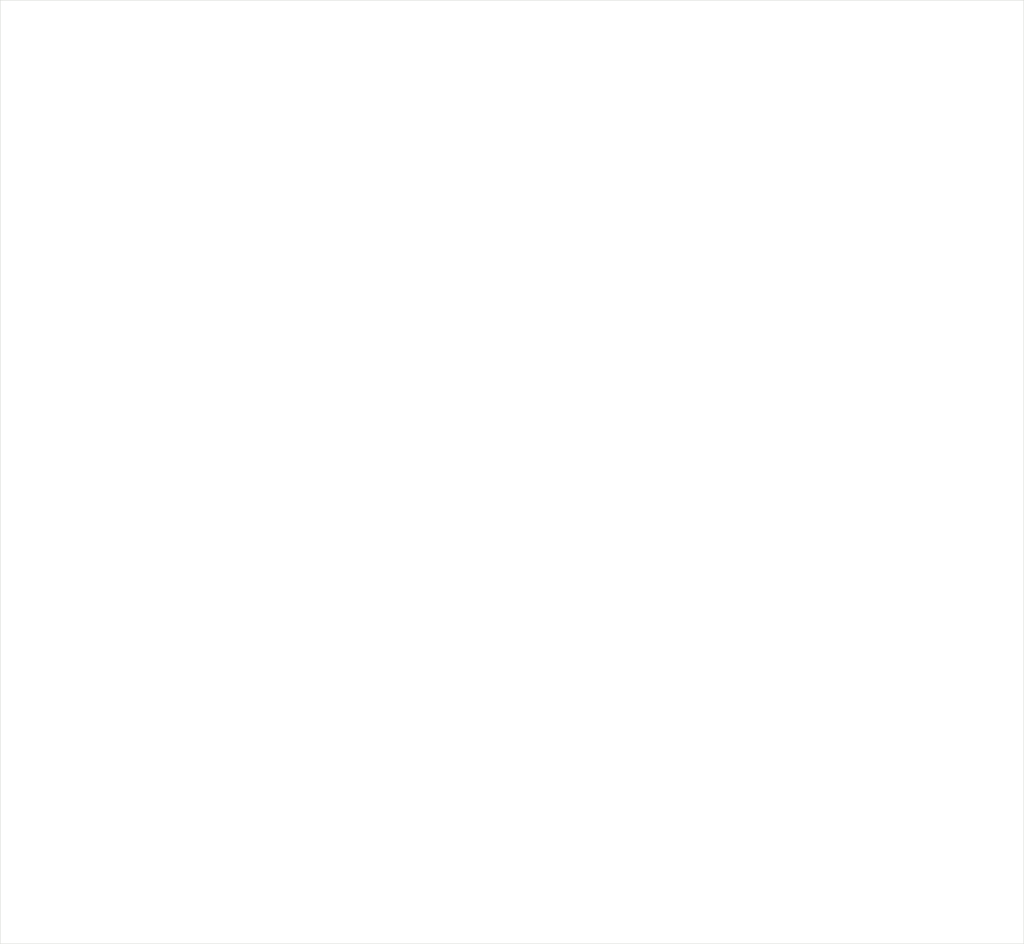
<source format=kicad_pcb>
(kicad_pcb (version 20221018) (generator pcbnew)

  (general
    (thickness 1.6)
  )

  (paper "D")
  (layers
    (0 "F.Cu" signal)
    (31 "B.Cu" signal)
    (32 "B.Adhes" user "B.Adhesive")
    (33 "F.Adhes" user "F.Adhesive")
    (34 "B.Paste" user)
    (35 "F.Paste" user)
    (36 "B.SilkS" user "B.Silkscreen")
    (37 "F.SilkS" user "F.Silkscreen")
    (38 "B.Mask" user)
    (39 "F.Mask" user)
    (40 "Dwgs.User" user "User.Drawings")
    (41 "Cmts.User" user "User.Comments")
    (42 "Eco1.User" user "User.Eco1")
    (43 "Eco2.User" user "User.Eco2")
    (44 "Edge.Cuts" user)
    (45 "Margin" user)
    (46 "B.CrtYd" user "B.Courtyard")
    (47 "F.CrtYd" user "F.Courtyard")
    (48 "B.Fab" user)
    (49 "F.Fab" user)
    (50 "User.1" user)
    (51 "User.2" user)
    (52 "User.3" user)
    (53 "User.4" user)
    (54 "User.5" user)
    (55 "User.6" user)
    (56 "User.7" user)
    (57 "User.8" user)
    (58 "User.9" user)
  )

  (setup
    (pad_to_mask_clearance 0)
    (pcbplotparams
      (layerselection 0x00010fc_ffffffff)
      (plot_on_all_layers_selection 0x0000000_00000000)
      (disableapertmacros false)
      (usegerberextensions false)
      (usegerberattributes true)
      (usegerberadvancedattributes true)
      (creategerberjobfile true)
      (dashed_line_dash_ratio 12.000000)
      (dashed_line_gap_ratio 3.000000)
      (svgprecision 4)
      (plotframeref false)
      (viasonmask false)
      (mode 1)
      (useauxorigin false)
      (hpglpennumber 1)
      (hpglpenspeed 20)
      (hpglpendiameter 15.000000)
      (dxfpolygonmode true)
      (dxfimperialunits true)
      (dxfusepcbnewfont true)
      (psnegative false)
      (psa4output false)
      (plotreference true)
      (plotvalue true)
      (plotinvisibletext false)
      (sketchpadsonfab false)
      (subtractmaskfromsilk false)
      (outputformat 1)
      (mirror false)
      (drillshape 1)
      (scaleselection 1)
      (outputdirectory "")
    )
  )

  (net 0 "")

  (gr_rect (start 76.2 76.2) (end 533.4 497.84)
    (stroke (width 0.2) (type default)) (fill none) (layer "Edge.Cuts") (tstamp c0109797-27e6-48e7-b5c7-c86866bacf0a))

)

</source>
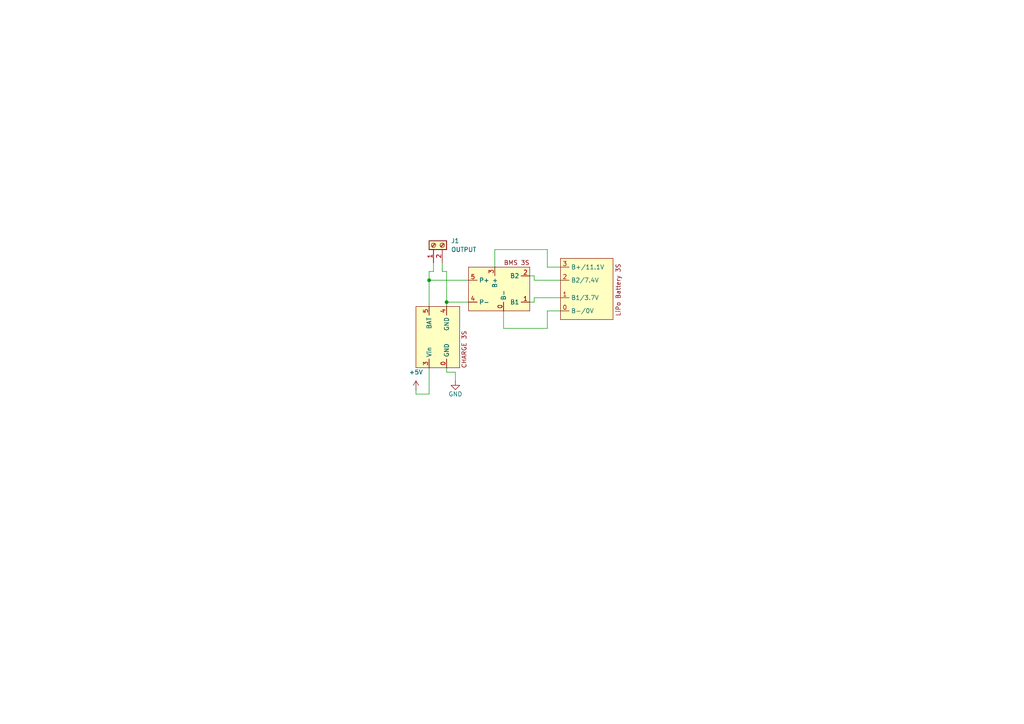
<source format=kicad_sch>
(kicad_sch
	(version 20250114)
	(generator "eeschema")
	(generator_version "9.0")
	(uuid "701843bd-a67a-4dac-bb83-e91ce53e076c")
	(paper "A4")
	
	(junction
		(at 129.54 87.63)
		(diameter 0)
		(color 0 0 0 0)
		(uuid "42d4d22a-a4d7-4c06-bccd-f03b6780a4e7")
	)
	(junction
		(at 124.46 81.28)
		(diameter 0)
		(color 0 0 0 0)
		(uuid "81433506-6d65-49c5-a715-76f7fd6c4059")
	)
	(wire
		(pts
			(xy 124.46 114.3) (xy 124.46 106.68)
		)
		(stroke
			(width 0)
			(type default)
		)
		(uuid "04c5d872-f9bd-43fb-ab9f-06500797b04f")
	)
	(wire
		(pts
			(xy 153.67 80.01) (xy 154.94 80.01)
		)
		(stroke
			(width 0)
			(type default)
		)
		(uuid "0b2ec402-2c2f-4494-bf72-dd16da36db2a")
	)
	(wire
		(pts
			(xy 154.94 81.28) (xy 162.56 81.28)
		)
		(stroke
			(width 0)
			(type default)
		)
		(uuid "0d007fa9-9c45-439b-9516-11769b20ee6c")
	)
	(wire
		(pts
			(xy 125.73 76.2) (xy 125.73 78.74)
		)
		(stroke
			(width 0)
			(type default)
		)
		(uuid "0d9fc2e4-0310-4f57-9ee3-640db0c23ac3")
	)
	(wire
		(pts
			(xy 154.94 86.36) (xy 154.94 87.63)
		)
		(stroke
			(width 0)
			(type default)
		)
		(uuid "29425d4a-9f9f-41f9-90ed-99c7cce896f1")
	)
	(wire
		(pts
			(xy 124.46 81.28) (xy 135.89 81.28)
		)
		(stroke
			(width 0)
			(type default)
		)
		(uuid "2997b04e-c9f8-4b8c-b959-c72b8723ede7")
	)
	(wire
		(pts
			(xy 129.54 78.74) (xy 129.54 87.63)
		)
		(stroke
			(width 0)
			(type default)
		)
		(uuid "2e39d138-76f2-4ad5-91d9-a5c07c317003")
	)
	(wire
		(pts
			(xy 132.08 107.95) (xy 132.08 110.49)
		)
		(stroke
			(width 0)
			(type default)
		)
		(uuid "38be8d66-5935-4f50-8c5c-7b5554bd7783")
	)
	(wire
		(pts
			(xy 158.75 90.17) (xy 158.75 95.25)
		)
		(stroke
			(width 0)
			(type default)
		)
		(uuid "41dc2d0b-d225-4ccb-9341-21b40570efbf")
	)
	(wire
		(pts
			(xy 158.75 95.25) (xy 146.05 95.25)
		)
		(stroke
			(width 0)
			(type default)
		)
		(uuid "498927b1-b647-48c5-a311-6bd03cfe3b60")
	)
	(wire
		(pts
			(xy 132.08 107.95) (xy 129.54 107.95)
		)
		(stroke
			(width 0)
			(type default)
		)
		(uuid "52f3c369-aec9-4ff3-aab1-71379a2faec2")
	)
	(wire
		(pts
			(xy 120.65 114.3) (xy 124.46 114.3)
		)
		(stroke
			(width 0)
			(type default)
		)
		(uuid "53db30f5-abf9-4fa0-8bee-366b18002a7a")
	)
	(wire
		(pts
			(xy 124.46 81.28) (xy 124.46 88.9)
		)
		(stroke
			(width 0)
			(type default)
		)
		(uuid "5dac804f-0720-4d4f-8b98-bbc49b528a2a")
	)
	(wire
		(pts
			(xy 154.94 81.28) (xy 154.94 80.01)
		)
		(stroke
			(width 0)
			(type default)
		)
		(uuid "67dd8596-e0ef-4802-b99a-640b1cb01baf")
	)
	(wire
		(pts
			(xy 162.56 86.36) (xy 154.94 86.36)
		)
		(stroke
			(width 0)
			(type default)
		)
		(uuid "80401287-9d49-47c2-8f89-1fdab3224a21")
	)
	(wire
		(pts
			(xy 128.27 78.74) (xy 129.54 78.74)
		)
		(stroke
			(width 0)
			(type default)
		)
		(uuid "93ddec27-7345-47f1-b233-fb5c19be6ab3")
	)
	(wire
		(pts
			(xy 143.51 72.39) (xy 143.51 77.47)
		)
		(stroke
			(width 0)
			(type default)
		)
		(uuid "94204ed2-3969-4428-bc92-7ab81779008b")
	)
	(wire
		(pts
			(xy 125.73 78.74) (xy 124.46 78.74)
		)
		(stroke
			(width 0)
			(type default)
		)
		(uuid "9ac8f167-bca1-454b-91fe-4743dffa3775")
	)
	(wire
		(pts
			(xy 129.54 88.9) (xy 129.54 87.63)
		)
		(stroke
			(width 0)
			(type default)
		)
		(uuid "a80e78f5-2137-4a17-adbf-bf51c4977b9e")
	)
	(wire
		(pts
			(xy 154.94 87.63) (xy 153.67 87.63)
		)
		(stroke
			(width 0)
			(type default)
		)
		(uuid "ba4142b7-992b-497e-ac9b-e46bf20f6217")
	)
	(wire
		(pts
			(xy 124.46 78.74) (xy 124.46 81.28)
		)
		(stroke
			(width 0)
			(type default)
		)
		(uuid "bf83a0c2-3729-4f17-b6df-b5fcbe1e1931")
	)
	(wire
		(pts
			(xy 158.75 72.39) (xy 143.51 72.39)
		)
		(stroke
			(width 0)
			(type default)
		)
		(uuid "c4968db0-0157-44a3-8796-bf5fb127fa07")
	)
	(wire
		(pts
			(xy 129.54 106.68) (xy 129.54 107.95)
		)
		(stroke
			(width 0)
			(type default)
		)
		(uuid "d5a667ee-88e0-439a-bd26-410b7146c7a4")
	)
	(wire
		(pts
			(xy 162.56 90.17) (xy 158.75 90.17)
		)
		(stroke
			(width 0)
			(type default)
		)
		(uuid "e23746e1-f59c-4740-aa7e-2853919d5c58")
	)
	(wire
		(pts
			(xy 162.56 77.47) (xy 158.75 77.47)
		)
		(stroke
			(width 0)
			(type default)
		)
		(uuid "e32640cb-1fb5-4f76-b399-95add8a95ecc")
	)
	(wire
		(pts
			(xy 128.27 76.2) (xy 128.27 78.74)
		)
		(stroke
			(width 0)
			(type default)
		)
		(uuid "e37a4389-703d-4e0c-9114-bd54329649cd")
	)
	(wire
		(pts
			(xy 129.54 87.63) (xy 135.89 87.63)
		)
		(stroke
			(width 0)
			(type default)
		)
		(uuid "ebf186d6-70aa-4973-ab9d-49535cb3927e")
	)
	(wire
		(pts
			(xy 146.05 95.25) (xy 146.05 90.17)
		)
		(stroke
			(width 0)
			(type default)
		)
		(uuid "f059e1b2-97a3-4ddc-a0ba-da7d4e738d20")
	)
	(wire
		(pts
			(xy 158.75 77.47) (xy 158.75 72.39)
		)
		(stroke
			(width 0)
			(type default)
		)
		(uuid "fa09a0dd-d3d8-4ec3-838a-a3a0011a2984")
	)
	(wire
		(pts
			(xy 120.65 114.3) (xy 120.65 113.03)
		)
		(stroke
			(width 0)
			(type default)
		)
		(uuid "faaad394-0d3d-4e07-b520-8c22b103dcab")
	)
	(symbol
		(lib_id "BMS:CHARGER_3S")
		(at 127 97.79 270)
		(unit 1)
		(exclude_from_sim no)
		(in_bom yes)
		(on_board yes)
		(dnp no)
		(fields_autoplaced yes)
		(uuid "3e42aac9-8275-48f9-807b-dc1657ce5f37")
		(property "Reference" "U3"
			(at 127 97.79 0)
			(effects
				(font
					(size 1.27 1.27)
				)
				(hide yes)
			)
		)
		(property "Value" "~"
			(at 137.16 97.8697 90)
			(effects
				(font
					(size 1.27 1.27)
				)
				(justify left)
				(hide yes)
			)
		)
		(property "Footprint" ""
			(at 127 97.79 0)
			(effects
				(font
					(size 1.27 1.27)
				)
				(hide yes)
			)
		)
		(property "Datasheet" ""
			(at 127 97.79 0)
			(effects
				(font
					(size 1.27 1.27)
				)
				(hide yes)
			)
		)
		(property "Description" ""
			(at 127 97.79 0)
			(effects
				(font
					(size 1.27 1.27)
				)
				(hide yes)
			)
		)
		(pin "3"
			(uuid "ef9b7e03-276e-47c2-b3c2-84586e9c03e8")
		)
		(pin "0"
			(uuid "dfd6209d-9b8f-490a-9fd7-56c7e739ea63")
		)
		(pin "4"
			(uuid "03732bbc-141b-4174-ad5b-01b803433cb5")
		)
		(pin "5"
			(uuid "50de941b-50d2-4e13-9f6f-b817d71d08f5")
		)
		(instances
			(project ""
				(path "/701843bd-a67a-4dac-bb83-e91ce53e076c"
					(reference "U3")
					(unit 1)
				)
			)
		)
	)
	(symbol
		(lib_id "Connector:Screw_Terminal_01x02")
		(at 125.73 71.12 90)
		(unit 1)
		(exclude_from_sim no)
		(in_bom yes)
		(on_board yes)
		(dnp no)
		(fields_autoplaced yes)
		(uuid "65ab80f4-c090-4d67-a74b-6689b4db8999")
		(property "Reference" "J1"
			(at 130.81 69.8499 90)
			(effects
				(font
					(size 1.27 1.27)
				)
				(justify right)
			)
		)
		(property "Value" "OUTPUT"
			(at 130.81 72.3899 90)
			(effects
				(font
					(size 1.27 1.27)
				)
				(justify right)
			)
		)
		(property "Footprint" ""
			(at 125.73 71.12 0)
			(effects
				(font
					(size 1.27 1.27)
				)
				(hide yes)
			)
		)
		(property "Datasheet" "~"
			(at 125.73 71.12 0)
			(effects
				(font
					(size 1.27 1.27)
				)
				(hide yes)
			)
		)
		(property "Description" "Generic screw terminal, single row, 01x02, script generated (kicad-library-utils/schlib/autogen/connector/)"
			(at 125.73 71.12 0)
			(effects
				(font
					(size 1.27 1.27)
				)
				(hide yes)
			)
		)
		(pin "2"
			(uuid "6d383334-63b9-45c1-b6c7-403d37733b80")
		)
		(pin "1"
			(uuid "94916268-4b38-48f1-b066-1b3d743eef5f")
		)
		(instances
			(project ""
				(path "/701843bd-a67a-4dac-bb83-e91ce53e076c"
					(reference "J1")
					(unit 1)
				)
			)
		)
	)
	(symbol
		(lib_id "power:+5V")
		(at 120.65 113.03 0)
		(unit 1)
		(exclude_from_sim no)
		(in_bom yes)
		(on_board yes)
		(dnp no)
		(fields_autoplaced yes)
		(uuid "67c09c25-c326-435f-9bb4-e243a929e78c")
		(property "Reference" "#PWR01"
			(at 120.65 116.84 0)
			(effects
				(font
					(size 1.27 1.27)
				)
				(hide yes)
			)
		)
		(property "Value" "+5V"
			(at 120.65 107.95 0)
			(effects
				(font
					(size 1.27 1.27)
				)
			)
		)
		(property "Footprint" ""
			(at 120.65 113.03 0)
			(effects
				(font
					(size 1.27 1.27)
				)
				(hide yes)
			)
		)
		(property "Datasheet" ""
			(at 120.65 113.03 0)
			(effects
				(font
					(size 1.27 1.27)
				)
				(hide yes)
			)
		)
		(property "Description" "Power symbol creates a global label with name \"+5V\""
			(at 120.65 113.03 0)
			(effects
				(font
					(size 1.27 1.27)
				)
				(hide yes)
			)
		)
		(pin "1"
			(uuid "0b22a8fb-0adc-4e7e-a62d-664e30516591")
		)
		(instances
			(project ""
				(path "/701843bd-a67a-4dac-bb83-e91ce53e076c"
					(reference "#PWR01")
					(unit 1)
				)
			)
		)
	)
	(symbol
		(lib_id "BMS:BMS_3S")
		(at 144.78 83.82 0)
		(unit 1)
		(exclude_from_sim no)
		(in_bom yes)
		(on_board yes)
		(dnp no)
		(fields_autoplaced yes)
		(uuid "b2f2b07d-41f8-47c4-8ce2-e2cecfa59a11")
		(property "Reference" "U1"
			(at 137.16 76.454 0)
			(effects
				(font
					(size 1.27 1.27)
				)
				(hide yes)
			)
		)
		(property "Value" "~"
			(at 145.6533 72.39 0)
			(effects
				(font
					(size 1.27 1.27)
				)
				(justify left)
				(hide yes)
			)
		)
		(property "Footprint" ""
			(at 144.78 83.82 0)
			(effects
				(font
					(size 1.27 1.27)
				)
				(hide yes)
			)
		)
		(property "Datasheet" ""
			(at 144.78 83.82 0)
			(effects
				(font
					(size 1.27 1.27)
				)
				(hide yes)
			)
		)
		(property "Description" ""
			(at 144.78 83.82 0)
			(effects
				(font
					(size 1.27 1.27)
				)
				(hide yes)
			)
		)
		(pin "5"
			(uuid "b41562fe-79a7-4c93-b709-4a8e84027512")
		)
		(pin "3"
			(uuid "bcca583c-bc2c-4f31-bb31-33503c65b269")
		)
		(pin "4"
			(uuid "85ea841c-2b40-42d9-bef2-bcb51f5f9493")
		)
		(pin "0"
			(uuid "9afb36fd-aa04-43d4-bcee-0351f51649a3")
		)
		(pin "2"
			(uuid "f55fafb5-3394-4bf0-8473-0654f676c0b1")
		)
		(pin "1"
			(uuid "19b5a0bf-62b8-4b63-9fd3-4a012ec52561")
		)
		(instances
			(project ""
				(path "/701843bd-a67a-4dac-bb83-e91ce53e076c"
					(reference "U1")
					(unit 1)
				)
			)
		)
	)
	(symbol
		(lib_id "BMS:LiPo_3S")
		(at 170.18 83.82 270)
		(unit 1)
		(exclude_from_sim no)
		(in_bom yes)
		(on_board yes)
		(dnp no)
		(fields_autoplaced yes)
		(uuid "b7de268e-2556-4496-be2f-e6734890da38")
		(property "Reference" "U2"
			(at 166.624 83.82 0)
			(effects
				(font
					(size 1.27 1.27)
				)
				(hide yes)
			)
		)
		(property "Value" "~"
			(at 181.61 83.8199 90)
			(effects
				(font
					(size 1.27 1.27)
				)
				(justify left)
				(hide yes)
			)
		)
		(property "Footprint" ""
			(at 170.18 83.82 0)
			(effects
				(font
					(size 1.27 1.27)
				)
				(hide yes)
			)
		)
		(property "Datasheet" ""
			(at 170.18 83.82 0)
			(effects
				(font
					(size 1.27 1.27)
				)
				(hide yes)
			)
		)
		(property "Description" ""
			(at 170.18 83.82 0)
			(effects
				(font
					(size 1.27 1.27)
				)
				(hide yes)
			)
		)
		(pin "0"
			(uuid "ebcbcea7-21ad-44ee-9d7d-434d6de4fb2f")
		)
		(pin "2"
			(uuid "39330af3-d9da-4c76-844a-ff7811d1d2d9")
		)
		(pin "1"
			(uuid "d01fa766-918b-4a70-a2ab-9bbca9712dc4")
		)
		(pin "3"
			(uuid "abedc8fd-86d1-4da7-adfb-3791b6f05262")
		)
		(instances
			(project ""
				(path "/701843bd-a67a-4dac-bb83-e91ce53e076c"
					(reference "U2")
					(unit 1)
				)
			)
		)
	)
	(symbol
		(lib_id "power:GND")
		(at 132.08 110.49 0)
		(unit 1)
		(exclude_from_sim no)
		(in_bom yes)
		(on_board yes)
		(dnp no)
		(uuid "c3f46b51-4752-4102-99e0-70f849f9872b")
		(property "Reference" "#PWR02"
			(at 132.08 116.84 0)
			(effects
				(font
					(size 1.27 1.27)
				)
				(hide yes)
			)
		)
		(property "Value" "GND"
			(at 132.08 114.3 0)
			(effects
				(font
					(size 1.27 1.27)
				)
			)
		)
		(property "Footprint" ""
			(at 132.08 110.49 0)
			(effects
				(font
					(size 1.27 1.27)
				)
				(hide yes)
			)
		)
		(property "Datasheet" ""
			(at 132.08 110.49 0)
			(effects
				(font
					(size 1.27 1.27)
				)
				(hide yes)
			)
		)
		(property "Description" "Power symbol creates a global label with name \"GND\" , ground"
			(at 132.08 110.49 0)
			(effects
				(font
					(size 1.27 1.27)
				)
				(hide yes)
			)
		)
		(pin "1"
			(uuid "aa05b6ed-c8f9-4a1d-becb-269faccb35d5")
		)
		(instances
			(project ""
				(path "/701843bd-a67a-4dac-bb83-e91ce53e076c"
					(reference "#PWR02")
					(unit 1)
				)
			)
		)
	)
	(sheet_instances
		(path "/"
			(page "1")
		)
	)
	(embedded_fonts no)
)

</source>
■ ■ ■ ■
Job — Your job is to copy out every line from the records above that has the word "Edge".

Final answer —
    (44 "Edge.Cuts" user)
    (stroke (width 0.2) (type default)) (fill none) (layer "Edge.Cuts") (tstamp c0109797-27e6-48e7-b5c7-c86866bacf0a))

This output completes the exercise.